I'm a social media fan and user, but to a point. As a Gmail user, I liked the tangible example of what Gmail, FB and Twitter datamining is capable of via their custom advertising. I've personally experienced a couple things with Gmail and FB that made me remember my pre social-media days with labor and human rights organizing under the Pinochet dictatorship in Chile and how government data stealing from non-profits led to hit lists and horrible consequences; social service agencies ended the use of written client lists. I'm still involved in international conflict resolution work and continue to be amazed at what gets shared on-line by some (more bc of how mis-information is created from snippets), even after all the attention to illegal wiretapping recently.

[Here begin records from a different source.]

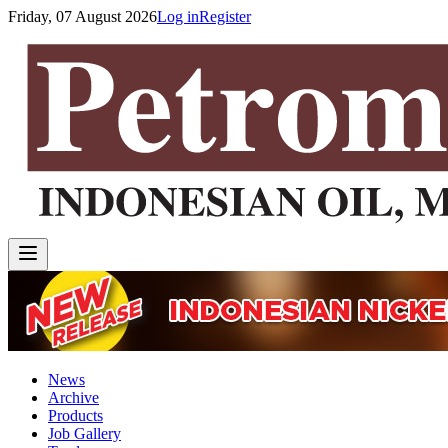
Friday, 07 August 2026
Log in
Register
News
Archive
Products
Job Gallery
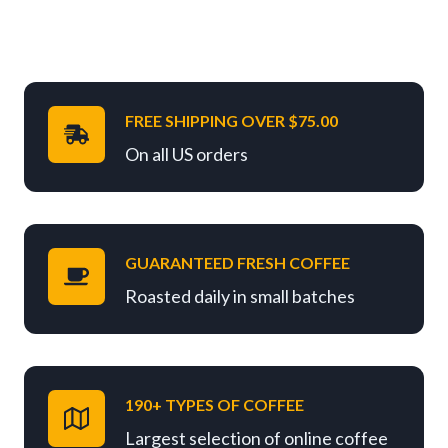
FREE SHIPPING OVER $75.00
On all US orders
GUARANTEED FRESH COFFEE
Roasted daily in small batches
190+ TYPES OF COFFEE
Largest selection of online coffee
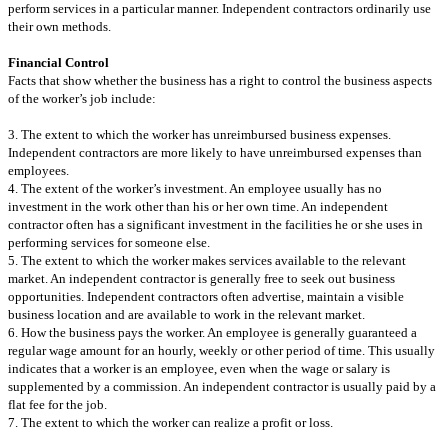
perform services in a particular manner. Independent contractors ordinarily use
their own methods.
Financial Control
Facts that show whether the business has a right to control the business aspects
of the worker’s job include:
3. The extent to which the worker has unreimbursed business expenses.
Independent contractors are more likely to have unreimbursed expenses than
employees.
4. The extent of the worker’s investment. An employee usually has no
investment in the work other than his or her own time. An independent
contractor often has a significant investment in the facilities he or she uses in
performing services for someone else.
5. The extent to which the worker makes services available to the relevant
market. An independent contractor is generally free to seek out business
opportunities. Independent contractors often advertise, maintain a visible
business location and are available to work in the relevant market.
6. How the business pays the worker. An employee is generally guaranteed a
regular wage amount for an hourly, weekly or other period of time. This usually
indicates that a worker is an employee, even when the wage or salary is
supplemented by a commission. An independent contractor is usually paid by a
flat fee for the job.
7. The extent to which the worker can realize a profit or loss.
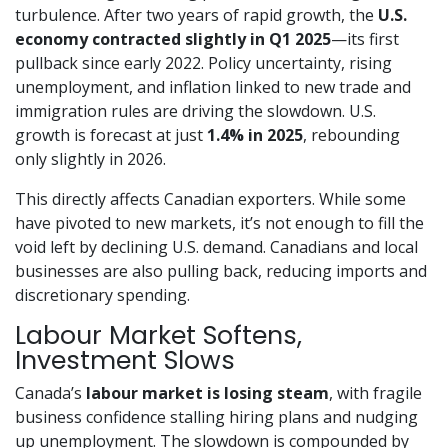
turbulence. After two years of rapid growth, the
U.S.
economy contracted slightly in Q1 2025
—its first
pullback since early 2022. Policy uncertainty, rising
unemployment, and inflation linked to new trade and
immigration rules are driving the slowdown. U.S.
growth is forecast at just
1.4% in 2025
, rebounding
only slightly in 2026.
This directly affects Canadian exporters. While some
have pivoted to new markets, it’s not enough to fill the
void left by declining U.S. demand. Canadians and local
businesses are also pulling back, reducing imports and
discretionary spending.
Labour Market Softens,
Investment Slows
Canada’s
labour market is losing steam
, with fragile
business confidence stalling hiring plans and nudging
up unemployment. The slowdown is compounded by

My paranoid side continues to wonder about that YouTube video that traces FB venture capital back to NSA and Defense Dept types (I wish I were better at adding links). While I value the social part of social media and how the vehicle can help mobilize for good, it seems like not until a bank or HMO enables identify theft via a hack or human error (with a very kindly worded apology to thousands) does this vulnerability hit us at home.

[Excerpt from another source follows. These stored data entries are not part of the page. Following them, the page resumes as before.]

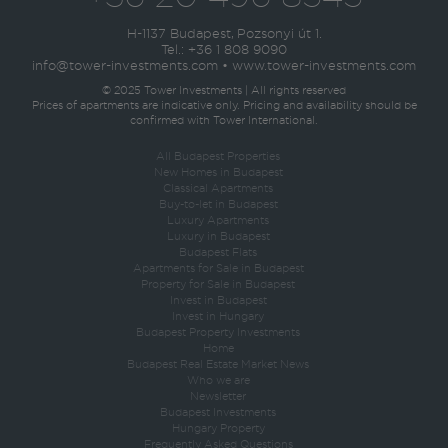
H-1137 Budapest, Pozsonyi út 1.
Tel.:
+36 1 808 9090
info@tower-investments.com
•
www.tower-investments.com
© 2025 Tower Investments | All rights reserved
Prices of apartments are indicative only. Pricing and availability should be
confirmed with Tower International.
All Budapest Properties
New Homes in Budapest
Classical Apartments
Buy-to-let in Budapest
Luxury Apartments
Luxury in Budapest
Budapest Flats
Apartments for Sale in Budapest
Property for Sale in Budapest
Invest in Budapest
Invest in Hungary
Budapest Property Investments
Home
Budapest Real Estate Market News
Who we are
Newsletter
Budapest Investments
Hungary Property
Frequently Asked Questions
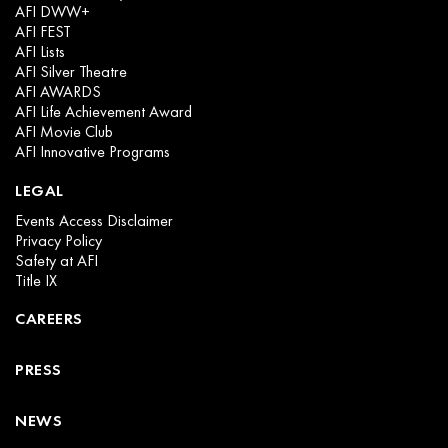
AFI DWW+
AFI FEST
AFI Lists
AFI Silver Theatre
AFI AWARDS
AFI Life Achievement Award
AFI Movie Club
AFI Innovative Programs
LEGAL
Events Access Disclaimer
Privacy Policy
Safety at AFI
Title IX
CAREERS
PRESS
NEWS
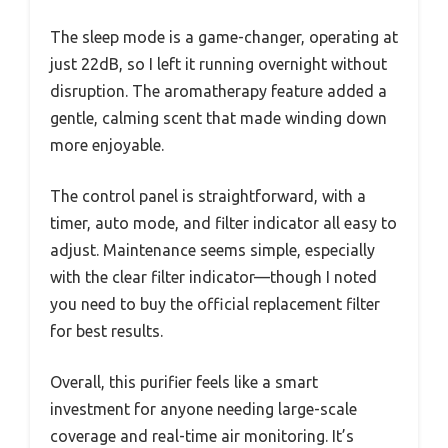
The sleep mode is a game-changer, operating at
just 22dB, so I left it running overnight without
disruption. The aromatherapy feature added a
gentle, calming scent that made winding down
more enjoyable.
The control panel is straightforward, with a
timer, auto mode, and filter indicator all easy to
adjust. Maintenance seems simple, especially
with the clear filter indicator—though I noted
you need to buy the official replacement filter
for best results.
Overall, this purifier feels like a smart
investment for anyone needing large-scale
coverage and real-time air monitoring. It’s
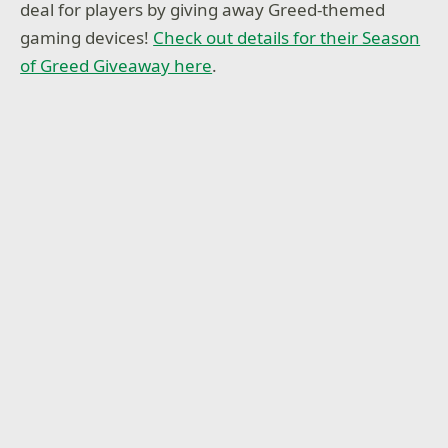
deal for players by giving away Greed-themed
gaming devices!
Check out details for their Season
of Greed Giveaway here
.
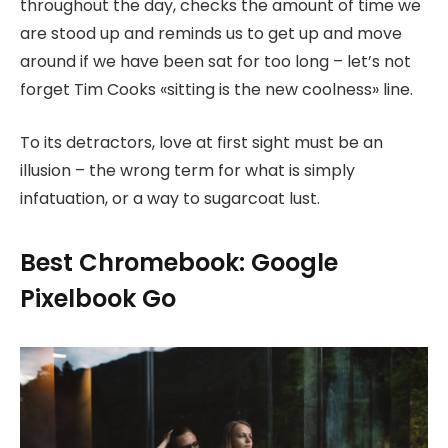
throughout the day, checks the amount of time we
are stood up and reminds us to get up and move
around if we have been sat for too long – let’s not
forget Tim Cooks «sitting is the new coolness» line.
To its detractors, love at first sight must be an
illusion – the wrong term for what is simply
infatuation, or a way to sugarcoat lust.
Best Chromebook: Google
Pixelbook Go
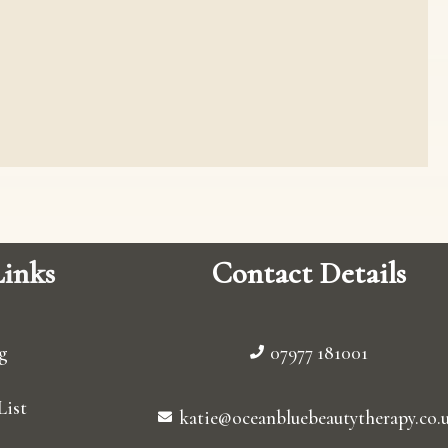
inks
Contact Details
g
07977 181001
List
katie@oceanbluebeautytherapy.co.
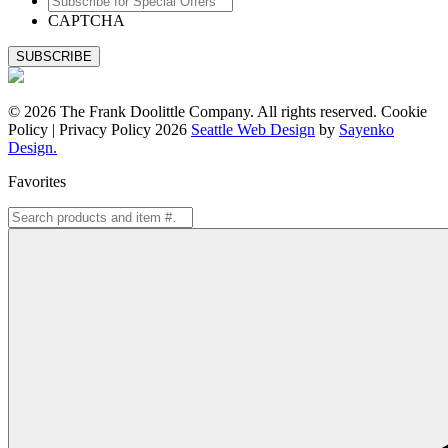
for
CAPTCHA
Special
Offers
© 2026 The Frank Doolittle Company. All rights reserved. Cookie
Policy | Privacy Policy 2026
Seattle Web Design
by
Sayenko
Design.
Favorites
Search
for:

Posted by: Jeff Jackson | November 05, 2009 at 11:43 AM
Thanks Jeff, for this very thoughtful and detailed post. As a peace-and-conflict studies major whose work is now focused on transforming the abortion conflict, I am always interested in learning more about conflict resolution work, and yours sounds interesting!
But, back to your question. I'll just expand more on my thinking and experiences and see if that gets at your question, which I think is, "how do privacy risks with social networking really effect nonprofits?". Is this right?

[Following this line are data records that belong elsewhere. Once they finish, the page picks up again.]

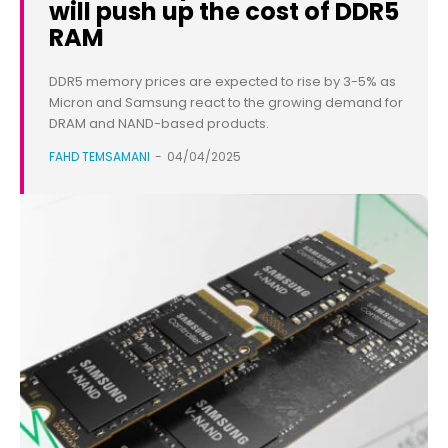
will push up the cost of DDR5
RAM
DDR5 memory prices are expected to rise by 3-5% as
Micron and Samsung react to the growing demand for
DRAM and NAND-based products.
FAHD TEMSAMANI
-
04/04/2025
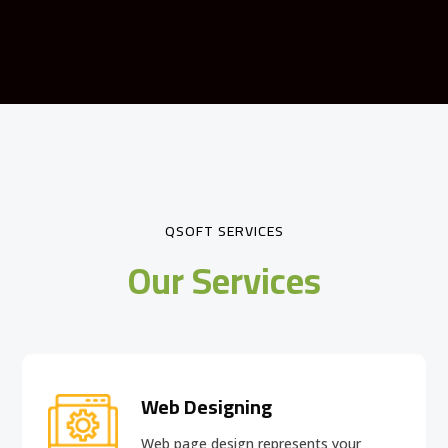
QSOFT SERVICES
Our Services
Web Designing
Web page design
represents your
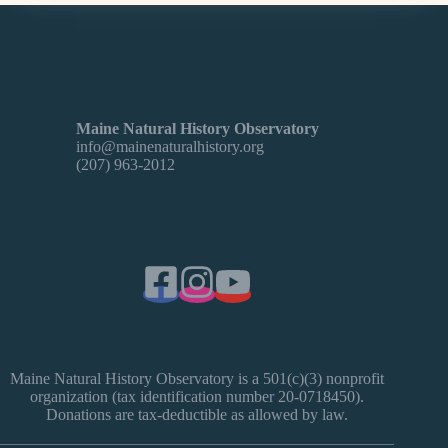
Maine Natural History Observatory
info@mainenaturalhistory.org
(207) 963-2012
Maine Natural History Observatory is a 501(c)(3) nonprofit
organization (tax identification number 20-0718450).
Donations are tax-deductible as allowed by law.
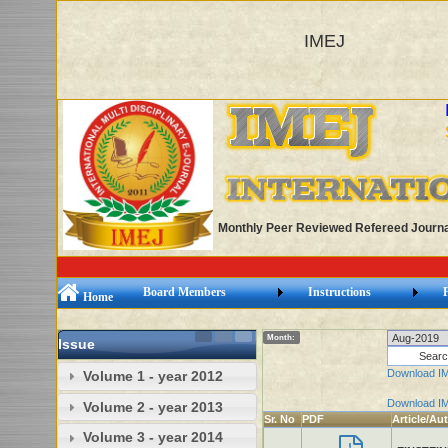
IMEJ
Monthly Peer Reviewed Refereed Journa
Board Members
Instructions
Home
Month:
Issue
Download I
Volume 1 - year 2012
Download I
Volume 2 - year 2013
Sr. No
PDF
Article/Au
Volume 3 - year 2014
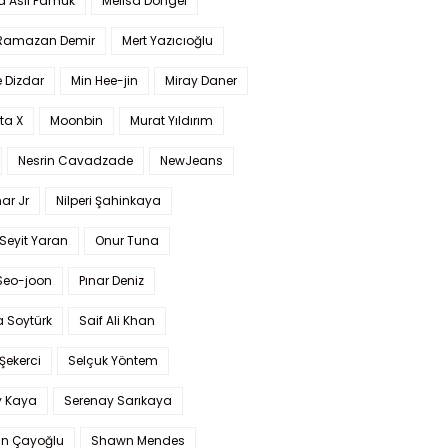
a Aslı Pamuk
Melisa Döngel
 Ramazan Demir
Mert Yazıcıoğlu
 Dizdar
Min Hee-jin
Miray Daner
ta X
Moonbin
Murat Yıldırım
Nesrin Cavadzade
NewJeans
ar Jr
Nilperi Şahinkaya
Seyit Yaran
Onur Tuna
Seo-joon
Pınar Deniz
 Soytürk
Saif Ali Khan
 Şekerci
Selçuk Yöntem
y Kaya
Serenay Sarıkaya
an Çayoğlu
Shawn Mendes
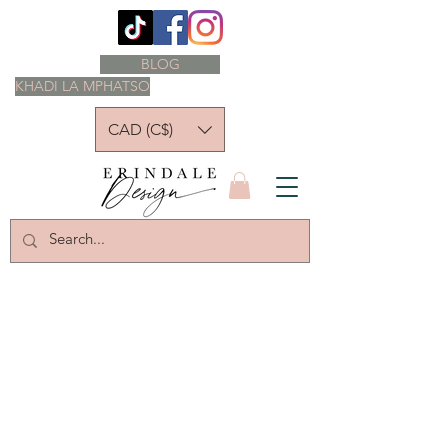
BLOG
KHADI LA MPHATSO
CAD (C$)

My experiences being in workshops and at conferences for nonprofits and social media is that there is an idea being promoted that we should all - across the npo sector - maximize our use of social media tools in order to spread our messages and promote our mission. I generally agree with this sentiment. And, because these tools are the future and so important to our goals, then we need to make sure that those who can't afford them have access to them, so that we don't leave anyone behind in our online organizing strategies. We are supposed to find ways to engage and reach our communities, clients, and constituencies through these tools, and encouraged to use third-party platforms and widgets to maximize our scarce resources. If we are utilizing these tools, encouraging others to adopt them, and helping increase access to them, then, I think we should also be doing our part to inform people about the risks of using them, and to be pro-active as a sector about protecting our rights and privacy.
Your question has helped me get more focused on my own take-away from this conference, which is that I believe our sector, which is increasingly relying on social media and networking tools for fundraising, communications and services, has an important leadership role to play in shaping conversations and policies to protect ourselves and those we serve, and/or organize.